→ What the exercise asks: Leaving the pictures aside, repeat each line below exactly.

→ Records from a collection:
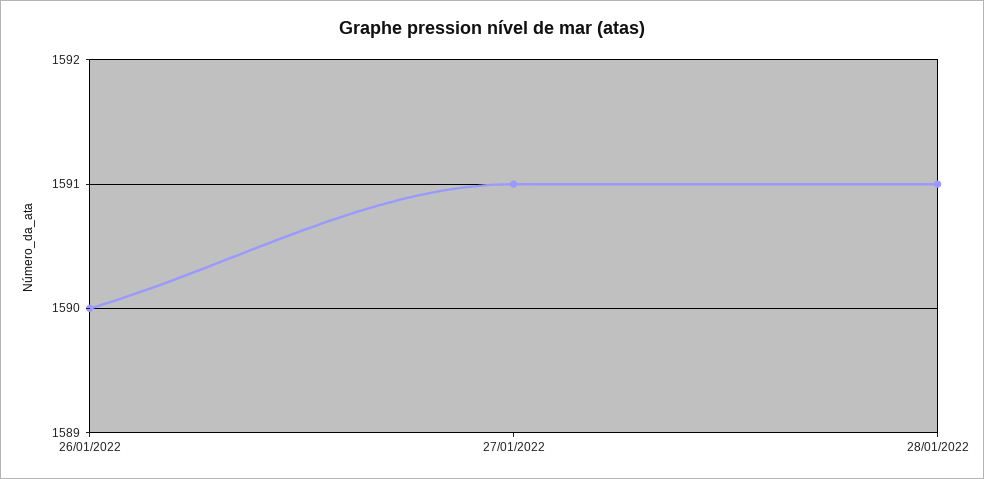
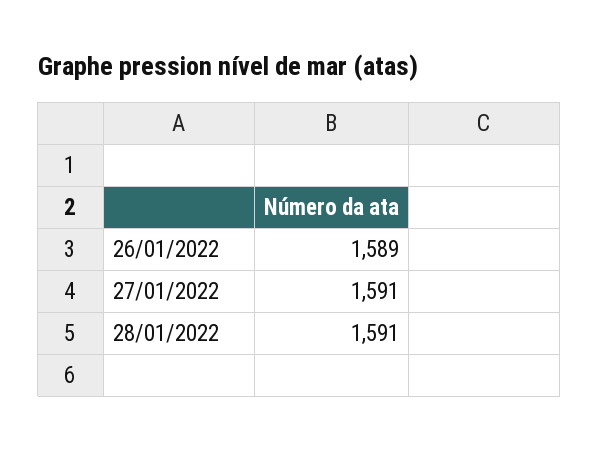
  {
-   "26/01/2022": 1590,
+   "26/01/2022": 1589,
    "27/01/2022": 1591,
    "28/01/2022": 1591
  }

→ Output for this exercise:
  {
-   "26/01/2022": 1590,
+   "26/01/2022": 1589,
    "27/01/2022": 1591,
    "28/01/2022": 1591
  }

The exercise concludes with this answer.